At Rosenwaks’ clinic, doctors are addressing that challenge with a time-lapse-photography system that snaps pictures of growing embryos every 10 to 20 minutes for the first few days of incubation. Subtle differences in the way they divide can provide clues to which embryos are the strongest. Similar techniques were tried in the past, but the pictures were taken manually by lab technicians, which required opening the incubator several times a day, exposing the embryos to blasts of room-temperature air and contaminants. The new cameras peer through glass into the sealed incubator and fire off their pictures automatically. “We have increased pregnancy rates across the board while decreasing the likelihood of multiple [births],” says Rosenwaks. “Whether the woman is younger or older, in every category we have improved pregnancy rates by 15% to 20%.”
This process too faces some early challenges—principally ones of access. There are more than 400 fertility clinics in the U.S., but only a few dozen so far have a system like Rosenwaks’. Not only does that exclude an overwhelming share of patients; it also means the 15%-to-20% improvement rate could be a premature boast, depending on how other clinics fare if they adopt the new technology.
Further out on the developmental frontier are stem cells. For decades it was assumed that girls are born with all the eggs they will ever have and can produce no more during their lives. In 2012 that wisdom was overturned when Jonathan Tilly, director of reproductive biology at Massachusetts General Hospital, announced that the ovaries harbor stem cells that, with the right chemical coaxing, could be made to mature into eggs.
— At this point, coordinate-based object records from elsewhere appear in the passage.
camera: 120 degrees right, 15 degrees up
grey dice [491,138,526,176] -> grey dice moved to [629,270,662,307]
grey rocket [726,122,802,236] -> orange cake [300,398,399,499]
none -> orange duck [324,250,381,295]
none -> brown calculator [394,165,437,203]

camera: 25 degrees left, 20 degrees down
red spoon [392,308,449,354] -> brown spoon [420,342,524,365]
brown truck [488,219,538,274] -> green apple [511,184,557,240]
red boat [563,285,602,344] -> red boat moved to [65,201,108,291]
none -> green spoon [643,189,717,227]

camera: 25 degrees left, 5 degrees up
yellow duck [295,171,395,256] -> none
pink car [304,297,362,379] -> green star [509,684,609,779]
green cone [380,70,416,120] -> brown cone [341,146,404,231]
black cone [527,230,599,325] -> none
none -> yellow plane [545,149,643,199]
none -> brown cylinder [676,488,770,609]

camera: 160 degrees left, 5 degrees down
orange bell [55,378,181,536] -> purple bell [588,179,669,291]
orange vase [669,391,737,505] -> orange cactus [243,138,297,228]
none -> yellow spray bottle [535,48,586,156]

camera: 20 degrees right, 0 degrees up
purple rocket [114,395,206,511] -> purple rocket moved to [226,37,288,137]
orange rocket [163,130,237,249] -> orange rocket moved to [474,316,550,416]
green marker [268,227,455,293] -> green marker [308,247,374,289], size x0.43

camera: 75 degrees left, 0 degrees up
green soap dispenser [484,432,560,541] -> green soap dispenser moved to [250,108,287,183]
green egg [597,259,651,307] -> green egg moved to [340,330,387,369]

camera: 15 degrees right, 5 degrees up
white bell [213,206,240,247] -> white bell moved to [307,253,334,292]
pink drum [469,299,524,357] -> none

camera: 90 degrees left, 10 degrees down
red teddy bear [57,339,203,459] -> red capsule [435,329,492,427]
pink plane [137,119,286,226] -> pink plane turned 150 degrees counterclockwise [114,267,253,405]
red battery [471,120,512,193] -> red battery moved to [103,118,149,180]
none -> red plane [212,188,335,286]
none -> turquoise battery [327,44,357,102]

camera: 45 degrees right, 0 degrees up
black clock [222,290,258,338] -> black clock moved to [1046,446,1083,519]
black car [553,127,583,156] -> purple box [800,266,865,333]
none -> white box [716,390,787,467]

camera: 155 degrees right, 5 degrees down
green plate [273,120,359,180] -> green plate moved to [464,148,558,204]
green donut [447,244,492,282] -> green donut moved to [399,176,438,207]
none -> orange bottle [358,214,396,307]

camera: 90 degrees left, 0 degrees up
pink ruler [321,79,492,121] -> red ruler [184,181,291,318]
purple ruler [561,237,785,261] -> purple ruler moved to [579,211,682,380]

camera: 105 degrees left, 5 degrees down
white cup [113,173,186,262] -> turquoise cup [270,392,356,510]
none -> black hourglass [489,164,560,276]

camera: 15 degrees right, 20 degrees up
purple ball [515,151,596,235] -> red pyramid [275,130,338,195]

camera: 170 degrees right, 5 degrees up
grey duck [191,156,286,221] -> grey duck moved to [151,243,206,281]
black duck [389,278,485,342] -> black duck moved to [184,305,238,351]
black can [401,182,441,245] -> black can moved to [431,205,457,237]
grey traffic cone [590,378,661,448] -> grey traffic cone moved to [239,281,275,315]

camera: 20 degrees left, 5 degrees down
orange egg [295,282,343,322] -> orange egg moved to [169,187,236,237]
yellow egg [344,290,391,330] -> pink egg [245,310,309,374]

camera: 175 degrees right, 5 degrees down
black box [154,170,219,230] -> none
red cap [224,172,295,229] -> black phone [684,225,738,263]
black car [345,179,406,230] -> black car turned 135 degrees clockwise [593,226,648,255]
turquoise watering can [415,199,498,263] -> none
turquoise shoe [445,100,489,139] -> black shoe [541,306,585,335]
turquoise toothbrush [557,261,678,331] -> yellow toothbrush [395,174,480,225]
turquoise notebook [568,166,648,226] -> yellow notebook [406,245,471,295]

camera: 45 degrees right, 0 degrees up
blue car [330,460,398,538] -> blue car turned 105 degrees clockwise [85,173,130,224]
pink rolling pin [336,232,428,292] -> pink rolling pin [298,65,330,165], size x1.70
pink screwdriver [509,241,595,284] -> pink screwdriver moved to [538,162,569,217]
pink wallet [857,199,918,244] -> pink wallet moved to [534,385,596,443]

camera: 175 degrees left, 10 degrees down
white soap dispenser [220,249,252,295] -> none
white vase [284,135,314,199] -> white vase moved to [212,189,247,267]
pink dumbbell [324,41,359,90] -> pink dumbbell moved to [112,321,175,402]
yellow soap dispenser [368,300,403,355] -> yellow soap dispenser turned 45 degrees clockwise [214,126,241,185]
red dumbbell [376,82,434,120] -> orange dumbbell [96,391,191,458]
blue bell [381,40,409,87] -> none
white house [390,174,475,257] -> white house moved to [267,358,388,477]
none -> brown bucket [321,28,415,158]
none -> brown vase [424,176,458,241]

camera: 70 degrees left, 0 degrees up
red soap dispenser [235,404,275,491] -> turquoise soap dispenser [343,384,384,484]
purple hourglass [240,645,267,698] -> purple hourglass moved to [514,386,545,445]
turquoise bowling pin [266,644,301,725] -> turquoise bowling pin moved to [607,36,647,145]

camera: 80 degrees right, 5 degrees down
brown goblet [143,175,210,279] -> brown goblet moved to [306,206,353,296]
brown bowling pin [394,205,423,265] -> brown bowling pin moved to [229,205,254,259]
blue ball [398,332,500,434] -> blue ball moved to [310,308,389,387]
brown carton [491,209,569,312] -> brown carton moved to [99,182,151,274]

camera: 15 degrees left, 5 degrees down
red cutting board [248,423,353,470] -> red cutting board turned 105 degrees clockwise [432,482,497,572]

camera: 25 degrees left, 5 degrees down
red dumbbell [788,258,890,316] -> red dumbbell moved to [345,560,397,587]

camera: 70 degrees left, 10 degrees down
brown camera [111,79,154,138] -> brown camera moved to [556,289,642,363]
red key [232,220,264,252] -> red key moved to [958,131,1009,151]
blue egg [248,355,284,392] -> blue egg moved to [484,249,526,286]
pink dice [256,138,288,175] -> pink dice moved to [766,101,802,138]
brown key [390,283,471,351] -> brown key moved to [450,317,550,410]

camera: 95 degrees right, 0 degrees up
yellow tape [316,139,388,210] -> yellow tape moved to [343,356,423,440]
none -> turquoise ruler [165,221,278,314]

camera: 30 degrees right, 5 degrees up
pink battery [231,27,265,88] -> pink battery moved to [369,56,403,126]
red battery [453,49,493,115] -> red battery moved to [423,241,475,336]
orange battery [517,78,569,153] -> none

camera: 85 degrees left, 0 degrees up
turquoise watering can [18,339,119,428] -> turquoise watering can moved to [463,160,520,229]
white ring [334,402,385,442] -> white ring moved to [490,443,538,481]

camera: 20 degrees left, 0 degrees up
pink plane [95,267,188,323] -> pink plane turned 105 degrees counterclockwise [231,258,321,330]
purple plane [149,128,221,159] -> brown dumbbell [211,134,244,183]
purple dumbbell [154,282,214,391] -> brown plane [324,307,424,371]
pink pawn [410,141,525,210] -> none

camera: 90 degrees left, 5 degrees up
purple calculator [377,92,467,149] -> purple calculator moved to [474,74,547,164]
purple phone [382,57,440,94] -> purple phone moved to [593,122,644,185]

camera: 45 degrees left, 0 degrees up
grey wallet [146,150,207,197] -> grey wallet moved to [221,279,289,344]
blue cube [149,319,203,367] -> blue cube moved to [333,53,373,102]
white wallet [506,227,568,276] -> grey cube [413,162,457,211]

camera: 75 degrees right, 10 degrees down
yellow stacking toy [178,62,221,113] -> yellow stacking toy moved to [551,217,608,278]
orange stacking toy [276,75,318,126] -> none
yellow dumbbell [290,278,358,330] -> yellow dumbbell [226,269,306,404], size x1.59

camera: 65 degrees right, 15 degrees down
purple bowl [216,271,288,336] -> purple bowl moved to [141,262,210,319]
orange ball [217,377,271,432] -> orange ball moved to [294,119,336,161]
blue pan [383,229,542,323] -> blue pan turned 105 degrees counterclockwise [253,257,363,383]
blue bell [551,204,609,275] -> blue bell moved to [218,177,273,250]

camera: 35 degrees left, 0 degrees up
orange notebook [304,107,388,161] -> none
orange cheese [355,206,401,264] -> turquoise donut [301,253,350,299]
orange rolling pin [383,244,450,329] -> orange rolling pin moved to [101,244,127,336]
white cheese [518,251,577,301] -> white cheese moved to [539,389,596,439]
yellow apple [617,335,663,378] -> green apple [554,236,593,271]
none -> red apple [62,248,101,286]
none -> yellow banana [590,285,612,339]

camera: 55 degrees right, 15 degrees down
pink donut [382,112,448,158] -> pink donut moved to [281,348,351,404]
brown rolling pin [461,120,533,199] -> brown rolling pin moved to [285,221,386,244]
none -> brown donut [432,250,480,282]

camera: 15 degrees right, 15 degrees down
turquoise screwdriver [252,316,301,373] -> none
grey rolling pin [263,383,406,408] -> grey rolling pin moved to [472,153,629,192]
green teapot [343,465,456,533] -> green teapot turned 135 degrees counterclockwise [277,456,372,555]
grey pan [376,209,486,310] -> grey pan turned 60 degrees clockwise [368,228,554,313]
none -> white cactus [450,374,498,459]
Tilly accomplished that egg-growing feat—after a fashion—by harvesting stem cells from ovaries removed during sex-reassignment surgery, growing them in a dish, repackaging them in a bit of the original ovarian tissue and transplanting the entire little bundle into a lab mouse so that it would receive a steady blood supply. (Implanting it in a woman would have raised ethical issues.) When Tilly extracted the cells, they had indeed matured into what at least appeared to be fully mature ova. Not even Tilly pretends that his method is safe or practical—at least not yet—but as a proof-of-concept study, it shows promise. The threshold requirement for parents conceiving via IVF, after all, is at least one healthy sperm meeting one healthy egg. If you don’t have that, all the improvements in the world in embryo monitoring and implantation do you no good.
Investigators at Newcastle University in England had similar success on the male side of the equation in 2009, using embryonic stem cells to create living, swimming, healthy-looking sperm—though the researchers have no idea if the sperm are viable, and British law prevents them from attempting fertilization and implantation to find out for sure. Since then, they have been working on ways to sidestep the use of embryonic stem cells and all the ethical issues they raise by creating stem cells from the skin cells of the infertile men, which could then develop into sperm.
Expanding the Choices?
The more the medical options expand, the more some doctors—and couples—wrestle with the implications. Fertility counselors, when framing patients’ choices, remind them that they can continue to try to conceive or they can choose to adopt or live child-free. That’s a word that’s carefully chosen with the intention of replacing the bleaker-sounding childless and capturing the notion of an upside for a loving couple living a free and relatively unencumbered life.
For those who decide to turn to science to boost their fertility, cost is no small issue. Assisted reproduction remains expensive and is typically not covered by insurance. Under the Affordable Care Act—a.k.a. Obamacare—basic gynecologic and obstetric care are covered, but infertility treatment isn’t. The law does increase the available deduction for those treatments from 7.5% of pretax income to 10%. (For people who adopt, there is a tax credit of $13,360.)
In a perfect world, money wouldn’t stand in the way of having a child, but in a perfect world, neither would fertility problems. Basic as the reproductive drive might be, a lot of things have to go just right for a healthy baby to be the result. For a growing number of parents-in-waiting, more is starting to go right than wrong.